• **Dataset entries**:
************
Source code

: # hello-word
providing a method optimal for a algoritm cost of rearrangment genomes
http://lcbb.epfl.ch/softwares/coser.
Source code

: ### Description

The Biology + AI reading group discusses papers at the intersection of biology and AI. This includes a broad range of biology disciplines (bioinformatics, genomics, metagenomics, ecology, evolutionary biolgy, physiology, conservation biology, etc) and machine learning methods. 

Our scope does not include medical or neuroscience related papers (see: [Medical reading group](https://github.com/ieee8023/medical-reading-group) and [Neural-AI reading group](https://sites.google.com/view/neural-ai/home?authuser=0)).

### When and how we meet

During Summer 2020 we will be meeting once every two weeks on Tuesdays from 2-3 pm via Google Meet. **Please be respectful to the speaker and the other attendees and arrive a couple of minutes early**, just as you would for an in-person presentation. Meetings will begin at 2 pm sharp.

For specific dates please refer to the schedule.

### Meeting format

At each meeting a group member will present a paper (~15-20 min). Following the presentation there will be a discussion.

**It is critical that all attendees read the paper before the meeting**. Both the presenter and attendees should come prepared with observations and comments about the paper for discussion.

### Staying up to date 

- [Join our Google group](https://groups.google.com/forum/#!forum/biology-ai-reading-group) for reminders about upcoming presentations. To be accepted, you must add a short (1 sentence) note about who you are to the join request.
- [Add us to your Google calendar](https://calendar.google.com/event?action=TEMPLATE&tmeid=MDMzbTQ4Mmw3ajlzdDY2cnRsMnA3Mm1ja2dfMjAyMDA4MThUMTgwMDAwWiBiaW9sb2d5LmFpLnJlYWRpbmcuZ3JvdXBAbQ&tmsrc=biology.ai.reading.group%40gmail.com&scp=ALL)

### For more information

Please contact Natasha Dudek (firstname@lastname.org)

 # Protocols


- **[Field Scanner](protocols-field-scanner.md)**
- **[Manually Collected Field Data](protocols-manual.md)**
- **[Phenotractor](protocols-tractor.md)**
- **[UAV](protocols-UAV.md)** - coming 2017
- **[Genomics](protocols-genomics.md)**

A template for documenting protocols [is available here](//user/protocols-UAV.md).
************
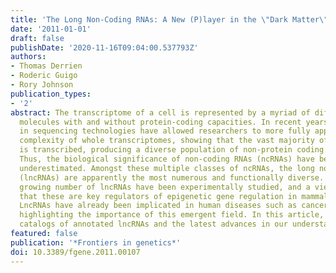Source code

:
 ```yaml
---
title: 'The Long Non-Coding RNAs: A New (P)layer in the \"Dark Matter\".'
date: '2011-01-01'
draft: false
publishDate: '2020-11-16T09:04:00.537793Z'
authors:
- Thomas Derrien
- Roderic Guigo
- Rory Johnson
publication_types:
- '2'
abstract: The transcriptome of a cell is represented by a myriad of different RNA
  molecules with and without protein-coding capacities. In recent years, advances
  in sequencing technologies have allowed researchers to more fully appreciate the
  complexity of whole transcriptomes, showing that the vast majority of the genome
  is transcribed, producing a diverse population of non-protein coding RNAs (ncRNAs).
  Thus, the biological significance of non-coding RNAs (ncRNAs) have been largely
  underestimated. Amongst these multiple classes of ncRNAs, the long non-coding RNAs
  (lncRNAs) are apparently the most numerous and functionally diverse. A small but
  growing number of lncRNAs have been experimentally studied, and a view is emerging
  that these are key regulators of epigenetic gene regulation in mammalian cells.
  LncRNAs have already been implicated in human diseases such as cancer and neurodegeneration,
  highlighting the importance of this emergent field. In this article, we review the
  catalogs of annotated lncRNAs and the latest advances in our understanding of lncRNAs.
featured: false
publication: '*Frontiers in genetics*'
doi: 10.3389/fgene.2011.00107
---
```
************
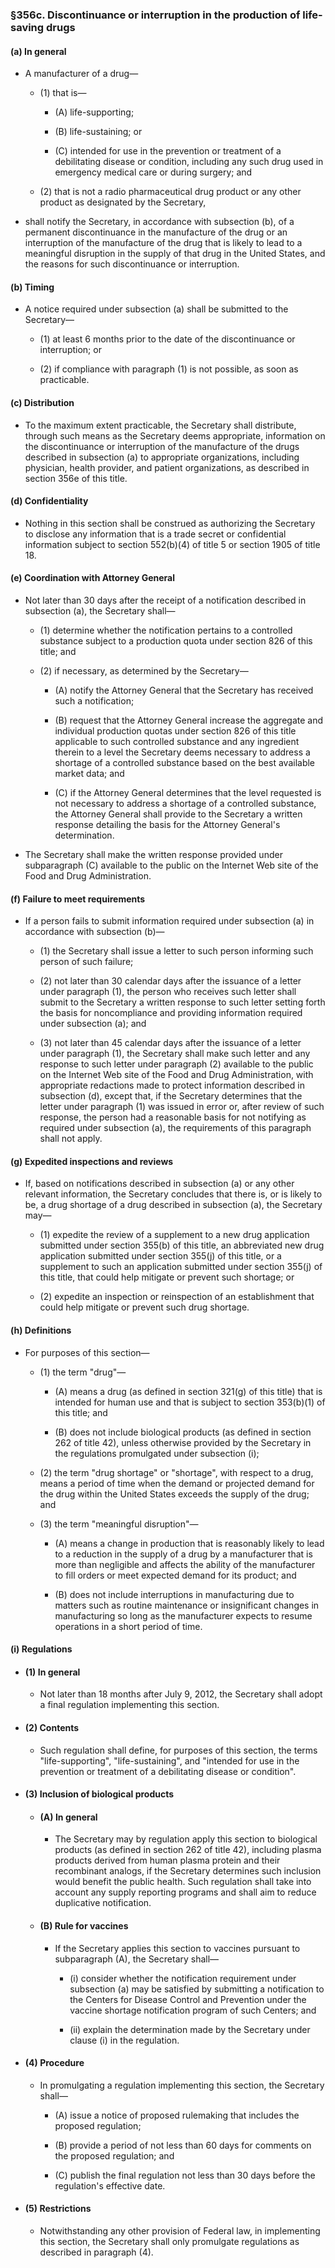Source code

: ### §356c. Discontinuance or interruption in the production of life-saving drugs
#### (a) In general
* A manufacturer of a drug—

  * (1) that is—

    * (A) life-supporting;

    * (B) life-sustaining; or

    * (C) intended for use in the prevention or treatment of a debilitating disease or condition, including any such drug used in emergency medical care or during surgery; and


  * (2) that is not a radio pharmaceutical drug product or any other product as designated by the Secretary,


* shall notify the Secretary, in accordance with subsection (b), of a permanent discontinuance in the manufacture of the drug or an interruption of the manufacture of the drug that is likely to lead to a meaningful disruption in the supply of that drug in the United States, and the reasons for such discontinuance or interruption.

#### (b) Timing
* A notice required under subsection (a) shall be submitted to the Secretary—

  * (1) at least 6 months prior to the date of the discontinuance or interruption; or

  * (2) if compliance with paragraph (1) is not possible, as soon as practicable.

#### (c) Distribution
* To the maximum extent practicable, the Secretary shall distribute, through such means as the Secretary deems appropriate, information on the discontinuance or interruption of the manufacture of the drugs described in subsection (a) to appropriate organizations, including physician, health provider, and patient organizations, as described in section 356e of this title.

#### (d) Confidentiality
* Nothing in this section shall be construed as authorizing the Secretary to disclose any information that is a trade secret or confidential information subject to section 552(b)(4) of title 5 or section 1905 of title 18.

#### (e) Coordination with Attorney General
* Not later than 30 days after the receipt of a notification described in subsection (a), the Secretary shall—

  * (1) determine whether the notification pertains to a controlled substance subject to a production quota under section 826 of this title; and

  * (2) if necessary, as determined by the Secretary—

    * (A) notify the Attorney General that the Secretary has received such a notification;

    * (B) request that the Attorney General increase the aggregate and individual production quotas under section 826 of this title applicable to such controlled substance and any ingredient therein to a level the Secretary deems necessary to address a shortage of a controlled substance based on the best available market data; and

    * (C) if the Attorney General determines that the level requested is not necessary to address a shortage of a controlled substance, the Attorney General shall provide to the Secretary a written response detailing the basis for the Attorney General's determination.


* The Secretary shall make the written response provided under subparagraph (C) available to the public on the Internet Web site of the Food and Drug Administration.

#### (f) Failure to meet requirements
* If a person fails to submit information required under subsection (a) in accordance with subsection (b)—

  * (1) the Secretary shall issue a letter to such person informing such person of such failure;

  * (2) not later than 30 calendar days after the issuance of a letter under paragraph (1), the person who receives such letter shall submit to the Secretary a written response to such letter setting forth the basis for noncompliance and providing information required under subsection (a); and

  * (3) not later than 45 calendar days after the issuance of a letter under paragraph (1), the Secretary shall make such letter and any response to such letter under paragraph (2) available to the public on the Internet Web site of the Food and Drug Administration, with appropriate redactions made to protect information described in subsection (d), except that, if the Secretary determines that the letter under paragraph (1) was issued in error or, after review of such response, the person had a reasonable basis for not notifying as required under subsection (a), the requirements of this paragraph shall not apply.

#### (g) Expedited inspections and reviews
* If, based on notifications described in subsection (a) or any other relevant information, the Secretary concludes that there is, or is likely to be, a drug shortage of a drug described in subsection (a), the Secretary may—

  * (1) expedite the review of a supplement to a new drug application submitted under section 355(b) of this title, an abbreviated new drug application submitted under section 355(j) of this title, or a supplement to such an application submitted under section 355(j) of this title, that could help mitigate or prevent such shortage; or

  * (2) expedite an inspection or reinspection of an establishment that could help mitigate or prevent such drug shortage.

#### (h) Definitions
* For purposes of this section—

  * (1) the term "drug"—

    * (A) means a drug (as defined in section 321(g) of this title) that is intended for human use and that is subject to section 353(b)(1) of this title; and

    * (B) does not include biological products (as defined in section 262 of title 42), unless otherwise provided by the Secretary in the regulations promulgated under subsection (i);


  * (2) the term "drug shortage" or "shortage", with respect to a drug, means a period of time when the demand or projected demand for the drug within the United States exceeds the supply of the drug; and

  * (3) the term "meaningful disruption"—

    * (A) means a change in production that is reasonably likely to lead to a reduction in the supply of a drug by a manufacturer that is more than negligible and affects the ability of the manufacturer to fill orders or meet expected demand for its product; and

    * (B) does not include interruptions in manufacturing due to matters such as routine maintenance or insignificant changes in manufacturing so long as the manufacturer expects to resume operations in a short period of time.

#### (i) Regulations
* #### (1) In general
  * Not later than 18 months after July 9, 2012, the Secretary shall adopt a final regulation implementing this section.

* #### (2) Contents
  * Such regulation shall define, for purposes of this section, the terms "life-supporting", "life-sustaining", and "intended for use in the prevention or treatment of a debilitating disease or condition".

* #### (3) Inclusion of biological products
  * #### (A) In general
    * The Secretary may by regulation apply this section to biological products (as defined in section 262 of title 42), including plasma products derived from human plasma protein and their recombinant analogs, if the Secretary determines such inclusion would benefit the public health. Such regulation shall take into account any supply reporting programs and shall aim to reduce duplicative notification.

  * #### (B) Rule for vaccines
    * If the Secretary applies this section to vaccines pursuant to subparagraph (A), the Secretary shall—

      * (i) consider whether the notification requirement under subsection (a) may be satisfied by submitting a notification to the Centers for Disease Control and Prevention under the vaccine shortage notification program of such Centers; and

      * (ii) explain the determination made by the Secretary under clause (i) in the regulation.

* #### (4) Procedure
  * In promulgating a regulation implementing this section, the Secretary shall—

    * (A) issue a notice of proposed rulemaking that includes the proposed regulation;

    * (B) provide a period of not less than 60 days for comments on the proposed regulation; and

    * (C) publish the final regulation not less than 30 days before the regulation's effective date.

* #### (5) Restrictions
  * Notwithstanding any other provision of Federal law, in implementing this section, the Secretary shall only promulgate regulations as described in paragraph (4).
************
Filter the entries down to the lines that include the string "intended".

• **ANSWER**:
    * (C) intended for use in the prevention or treatment of a debilitating disease or condition, including any such drug used in emergency medical care or during surgery; and
    * (A) means a drug (as defined in section 321(g) of this title) that is intended for human use and that is subject to section 353(b)(1) of this title; and
  * Such regulation shall define, for purposes of this section, the terms "life-supporting", "life-sustaining", and "intended for use in the prevention or treatment of a debilitating disease or condition".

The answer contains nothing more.